David Mogo, Godhunter
- Author: Suyi Davies Okungbowa
- Language: English
- Genre: Fantasy, Godpunk
- Publisher: Abaddon Books
- Publication date: 2019
- Publication place: Nigeria

= David Mogo, Godhunter =

2019 novel by Suyi Davies Okungbowa

David Mogo, Godhunter is the debut novel of Nigerian writer Suyi Davies Okungbowa. It was released by Abaddon Books, an imprint of Rebellion Publishing in Oxford, UK on July 9, 2019 in the US and two days later in the UK and Europe.

== Plot ==
The novel follows the titular demigod, who is also a god hunter, as he scours the streets of Okungbowa's native Lagos, Nigeria, in the aftermath of an event called The Falling where thousands of orishas have fallen to the city.

== Reception ==
The novel received good reception, with venues like WIRED commenting that, "a number of books have been termed 'godpunk,' but Suyi Davies Okungbowa's novel may be the subgenre's platonic deific ideal," while Publishers Weekly mentioned that "this story is captivating, and readers who enjoy non-Western fantasy, mythpunk, and tales of found family will find it delightful." However, there were critical mentions of the story structure, which was a novel in three parts, almost akin to a collection of novellas. F(r)iction's Giancarlo Riccobon called it "three books for the price of one") and the treatment of some of the minor characters. But overall, the consensus was that the authorial voice was fresh and welcome, especially in a white-dominated sub-genre.

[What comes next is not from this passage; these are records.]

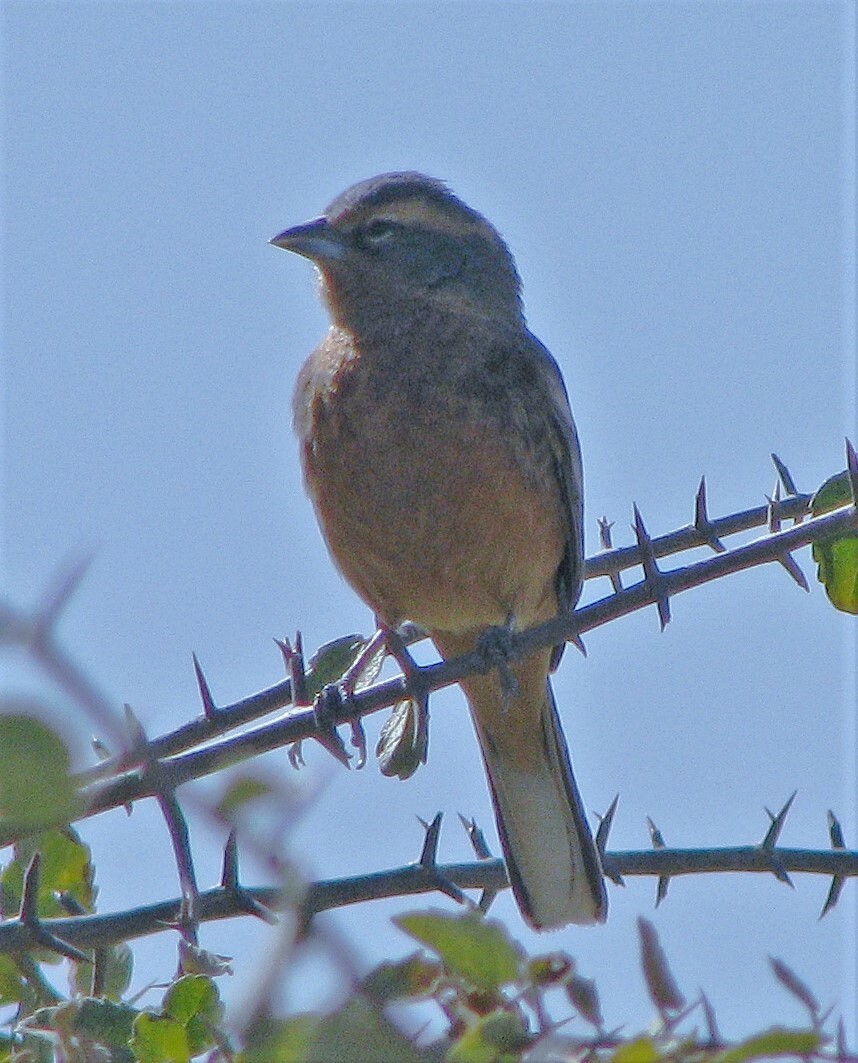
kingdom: Animalia
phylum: Chordata
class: Aves
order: Passeriformes
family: Thraupidae
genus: Poospiza
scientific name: Poospiza ornata
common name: Cinnamon warbling finch
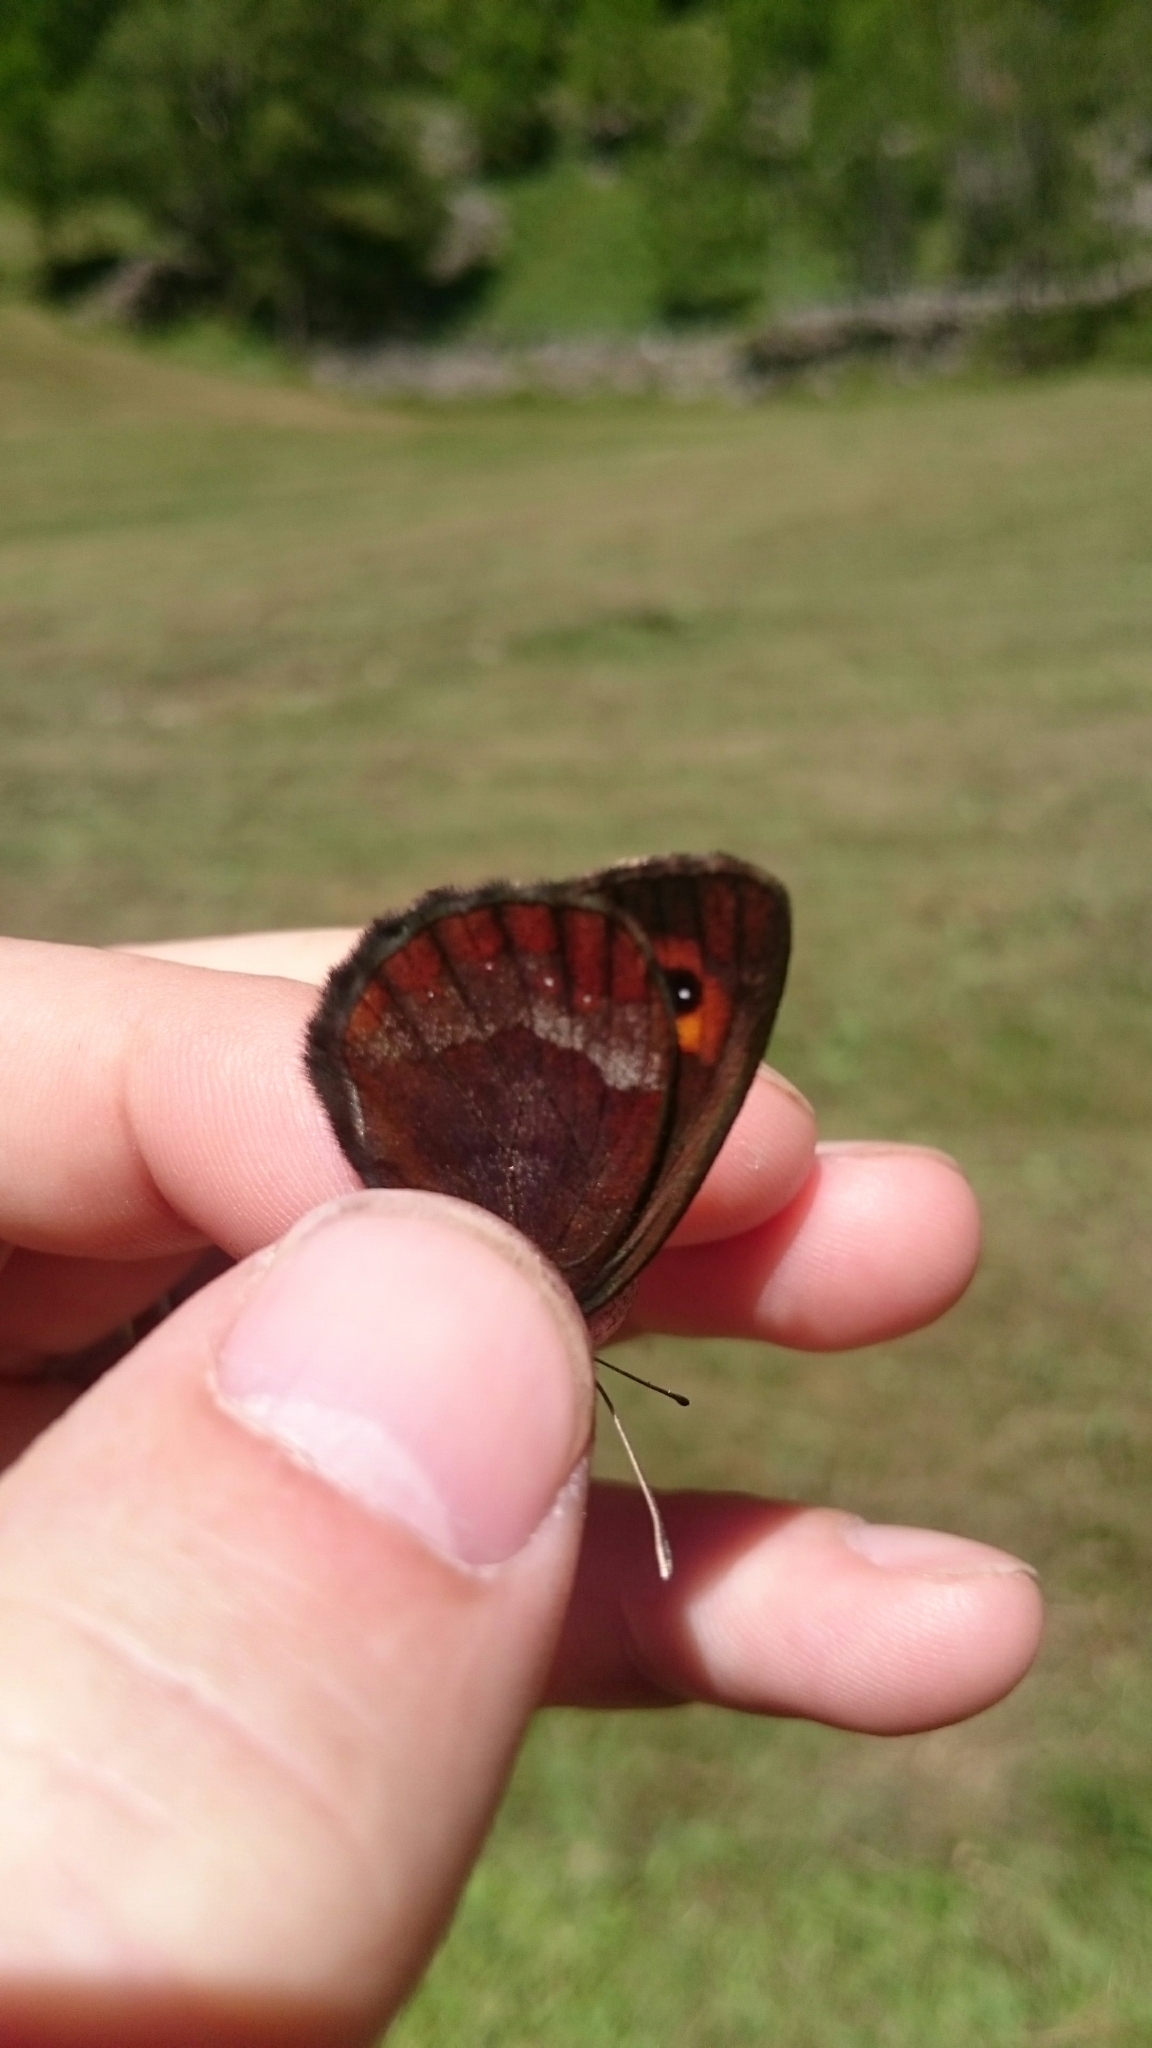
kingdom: Animalia
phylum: Arthropoda
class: Insecta
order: Lepidoptera
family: Nymphalidae
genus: Erebia
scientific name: Erebia aethiops
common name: Scotch argus
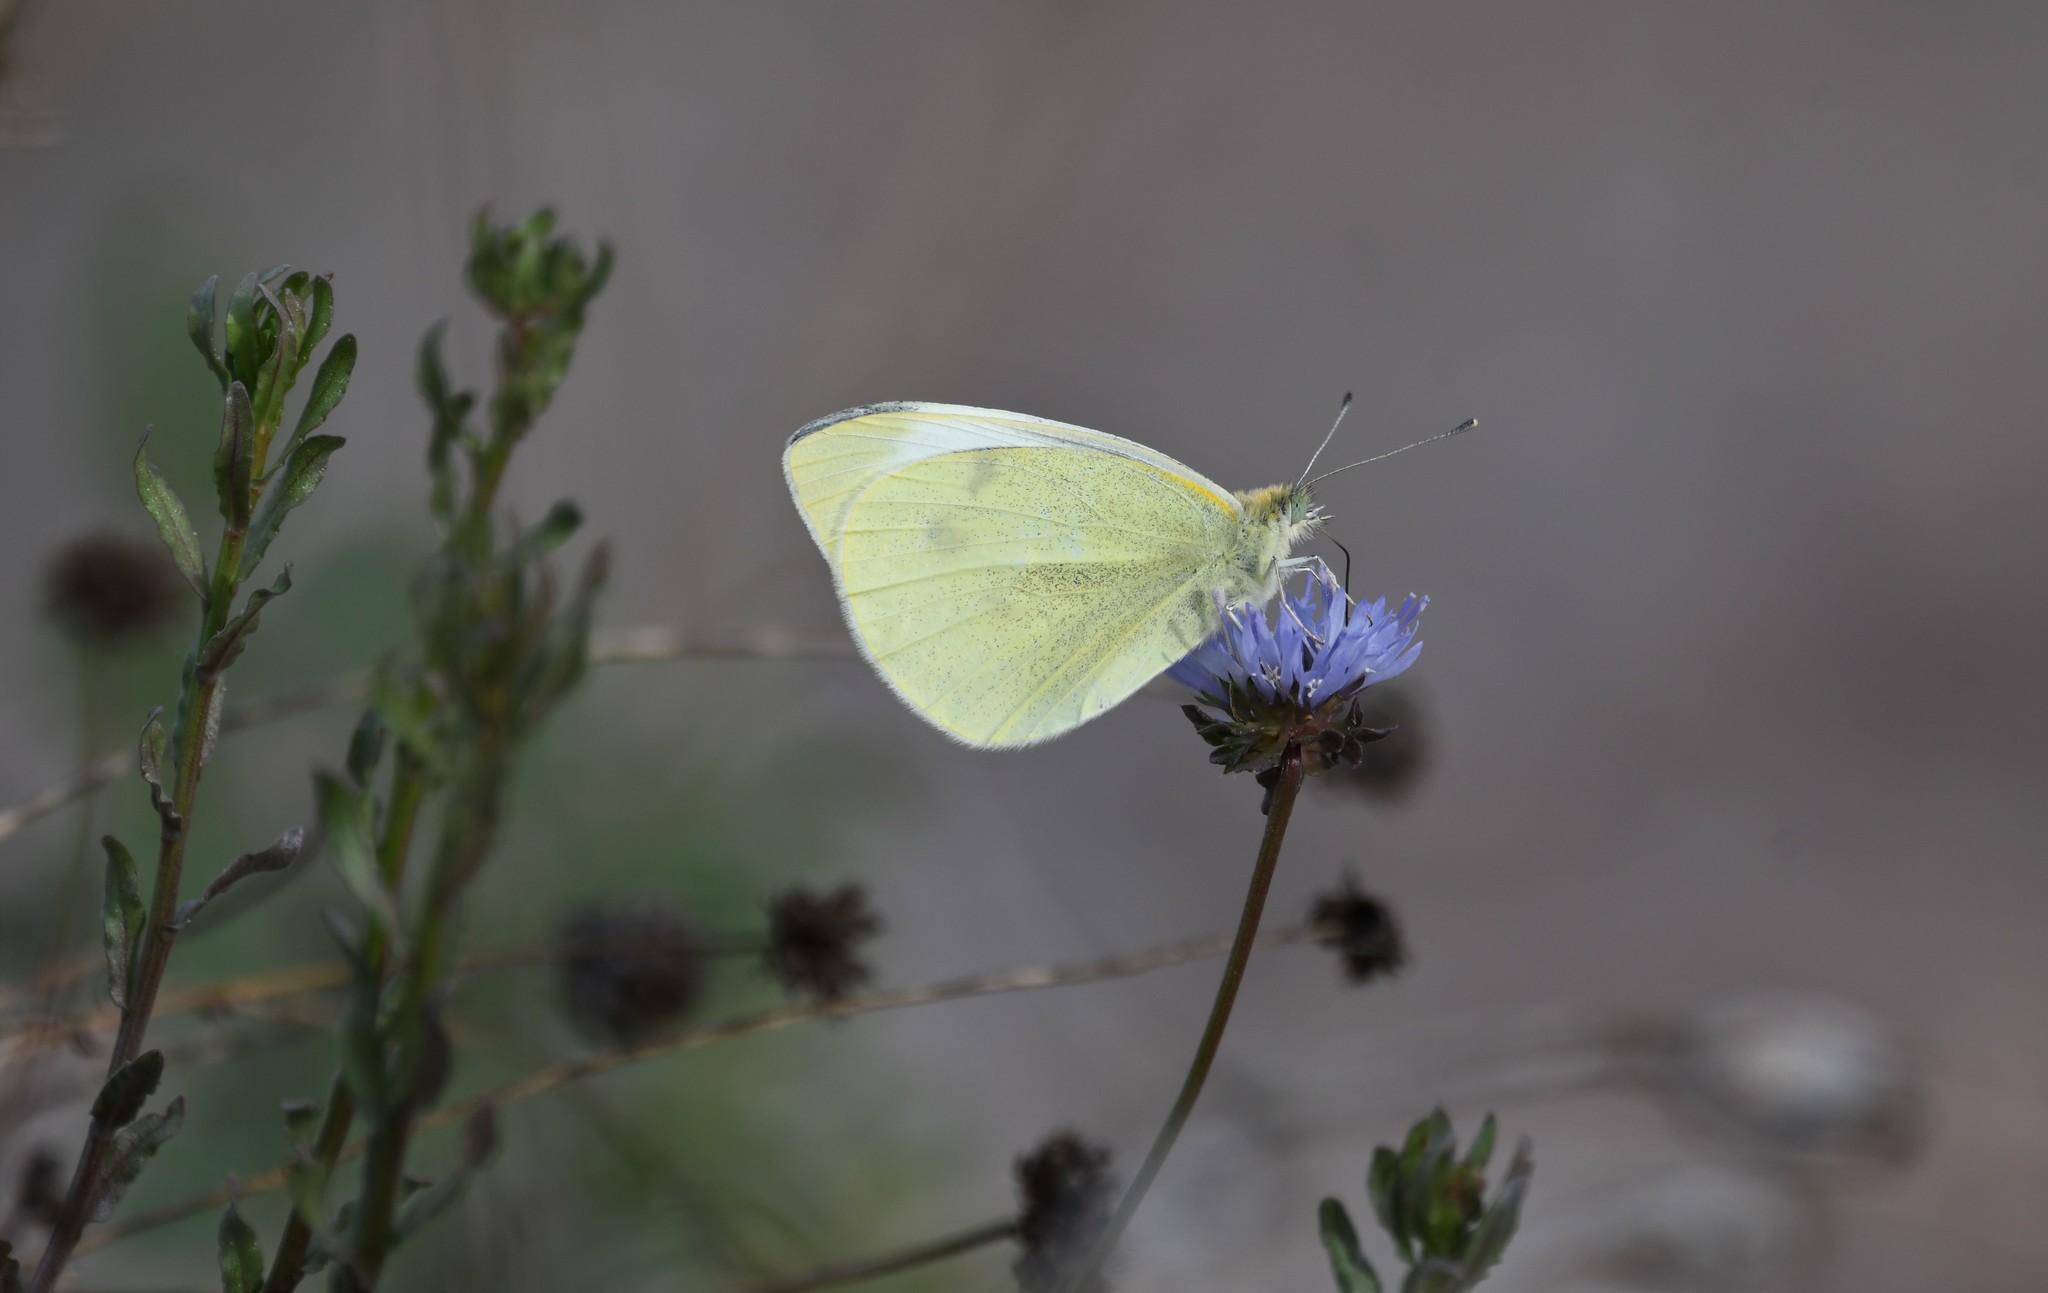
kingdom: Plantae
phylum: Tracheophyta
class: Magnoliopsida
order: Asterales
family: Campanulaceae
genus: Jasione
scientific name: Jasione sessiliflora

"American urban fantasy, like any established genre, can get predictable," L.E.H Light of BlackNerdProblems said in a lengthy, favourable review. "David Mogo, Godhunter is anything but."

In October 2020, David Mogo, Godhunter was announced as the winner of the 2020 Nommo Award for Best Speculative Novel by an African (the Ilube Award).

== Awards ==
2020 Nommo Award for Best Speculative Novel by an African (the Ilube Award), won.